Burnout Syndrome is one of the most prevalent mental health conditions of our time and surveys have found that 49% of the Swiss working population suffers from an elevated risk of burnout. At the same time, identifying Burnout Syndrome is complex. This thesis explores methods from the field of Natural Language Processing (NLP) to detect burnout from text data. This approach could then be used in clinical settings to support the assessment of mental health professionals.
This research-oriented thesis explores possibilities of clinical burnout detection using methods from Machine Learning and Data Analysis.
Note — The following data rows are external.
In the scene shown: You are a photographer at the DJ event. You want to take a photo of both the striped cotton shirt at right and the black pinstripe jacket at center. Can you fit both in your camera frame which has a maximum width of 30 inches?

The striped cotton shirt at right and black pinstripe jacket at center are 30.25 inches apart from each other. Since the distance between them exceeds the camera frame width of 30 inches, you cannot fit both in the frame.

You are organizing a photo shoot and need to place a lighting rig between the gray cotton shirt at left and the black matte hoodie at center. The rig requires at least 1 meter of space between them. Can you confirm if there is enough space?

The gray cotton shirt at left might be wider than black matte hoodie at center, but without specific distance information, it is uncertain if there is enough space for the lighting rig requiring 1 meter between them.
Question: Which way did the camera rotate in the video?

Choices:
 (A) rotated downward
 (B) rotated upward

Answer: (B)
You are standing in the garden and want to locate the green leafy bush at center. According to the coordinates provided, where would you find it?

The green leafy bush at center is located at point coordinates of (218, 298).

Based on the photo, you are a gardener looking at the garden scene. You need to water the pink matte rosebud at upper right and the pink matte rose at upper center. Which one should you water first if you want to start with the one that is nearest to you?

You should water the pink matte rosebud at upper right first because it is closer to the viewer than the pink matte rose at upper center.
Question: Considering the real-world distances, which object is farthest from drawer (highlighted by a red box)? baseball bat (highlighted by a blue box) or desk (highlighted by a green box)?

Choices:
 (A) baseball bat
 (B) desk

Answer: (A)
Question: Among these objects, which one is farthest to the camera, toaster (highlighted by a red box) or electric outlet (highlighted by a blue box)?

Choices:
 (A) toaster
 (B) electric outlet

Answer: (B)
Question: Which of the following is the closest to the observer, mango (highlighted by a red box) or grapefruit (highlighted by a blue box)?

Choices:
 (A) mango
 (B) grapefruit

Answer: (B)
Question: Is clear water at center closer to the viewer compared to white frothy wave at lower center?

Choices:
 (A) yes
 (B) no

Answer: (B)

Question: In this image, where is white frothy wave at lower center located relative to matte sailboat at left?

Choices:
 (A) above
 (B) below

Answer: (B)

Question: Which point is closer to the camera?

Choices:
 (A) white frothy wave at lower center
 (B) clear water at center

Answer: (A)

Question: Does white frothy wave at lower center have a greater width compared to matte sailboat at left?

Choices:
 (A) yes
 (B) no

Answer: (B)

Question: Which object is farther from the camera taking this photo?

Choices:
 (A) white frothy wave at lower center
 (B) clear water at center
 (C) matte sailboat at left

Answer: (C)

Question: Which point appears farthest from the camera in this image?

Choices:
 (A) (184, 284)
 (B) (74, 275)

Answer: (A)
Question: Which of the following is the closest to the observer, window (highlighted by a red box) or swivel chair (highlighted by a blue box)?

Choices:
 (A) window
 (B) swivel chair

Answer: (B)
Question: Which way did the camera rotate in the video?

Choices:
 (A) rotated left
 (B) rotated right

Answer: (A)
In a first step we were interested in detecting burnout, in a second one we tried to isolate and distinguish burnout from depression, another prevalent mental health condition, which often overlaps or co-occurs with burnout.
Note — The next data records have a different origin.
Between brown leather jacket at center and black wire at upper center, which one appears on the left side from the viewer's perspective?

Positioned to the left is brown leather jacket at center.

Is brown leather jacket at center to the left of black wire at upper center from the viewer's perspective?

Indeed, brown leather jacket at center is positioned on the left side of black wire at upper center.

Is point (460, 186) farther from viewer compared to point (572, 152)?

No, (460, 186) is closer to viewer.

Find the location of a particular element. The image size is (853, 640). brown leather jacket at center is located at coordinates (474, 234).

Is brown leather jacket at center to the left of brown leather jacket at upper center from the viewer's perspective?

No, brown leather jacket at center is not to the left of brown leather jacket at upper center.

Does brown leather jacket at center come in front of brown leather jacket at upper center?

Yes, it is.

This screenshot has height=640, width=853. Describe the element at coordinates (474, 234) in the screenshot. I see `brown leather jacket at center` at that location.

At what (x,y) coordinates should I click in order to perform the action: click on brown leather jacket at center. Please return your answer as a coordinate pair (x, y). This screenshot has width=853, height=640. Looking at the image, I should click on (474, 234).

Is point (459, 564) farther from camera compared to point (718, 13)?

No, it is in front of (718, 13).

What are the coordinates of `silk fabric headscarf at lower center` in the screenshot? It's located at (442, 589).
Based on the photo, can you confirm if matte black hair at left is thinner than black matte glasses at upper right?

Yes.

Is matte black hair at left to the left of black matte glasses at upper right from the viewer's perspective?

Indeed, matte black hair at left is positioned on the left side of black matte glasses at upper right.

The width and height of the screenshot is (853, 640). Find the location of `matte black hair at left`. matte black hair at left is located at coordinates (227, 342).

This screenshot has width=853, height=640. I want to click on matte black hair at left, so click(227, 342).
Since we did not have access to authentic clinical text data from burnout or depression patients, the data set had to be assembled by hand, using various sources such as social media platforms, articles and interviews. A lot of care had to be taken to not introduce unwanted bias as the different sources exhibited different style in language. The resulting data set is fully anonymous and has the labels Burnout, Depression and Control.
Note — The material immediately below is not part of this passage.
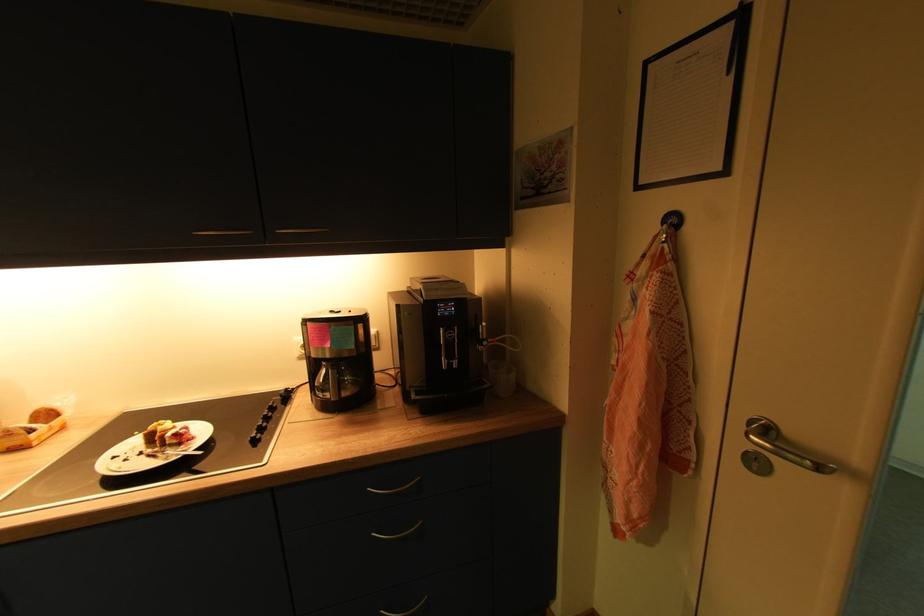
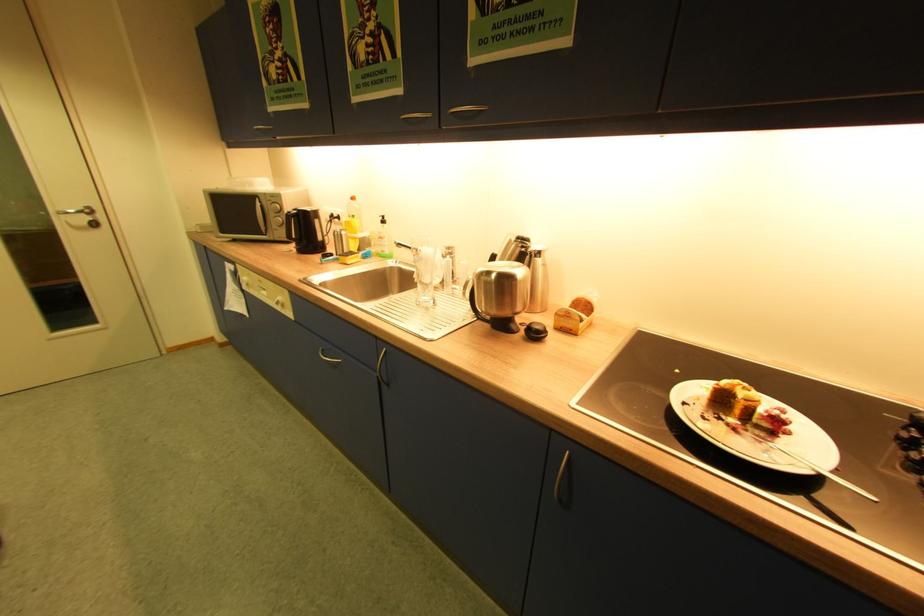
Find the pixel in the second image that matches the point at 199,439 in the first image.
First, we trained a Random Forest classifier as a baseline. The main model developed in this project is a fine-tuned BERT model for the German language. BERT is a transformer-based state of the art NLP model, which was introduced by Google in 2018. The fine-tuning is done by adding additional layers on the BERT-base model using supervised learning. Finally, we explored Affective Word Lists, which are dictionaries with numerical scores indicating e.g. how strongly a word is associated with positive or negative emotions.
We obtained promising results with the fine-tuned BERT model, with an overall accuracy of 81.6%. The robustness of the model was stress-tested using keyword masking and cross validation. In addition, some interesting linguistic markers specific for burnout and depression could be identified using data analytic methods.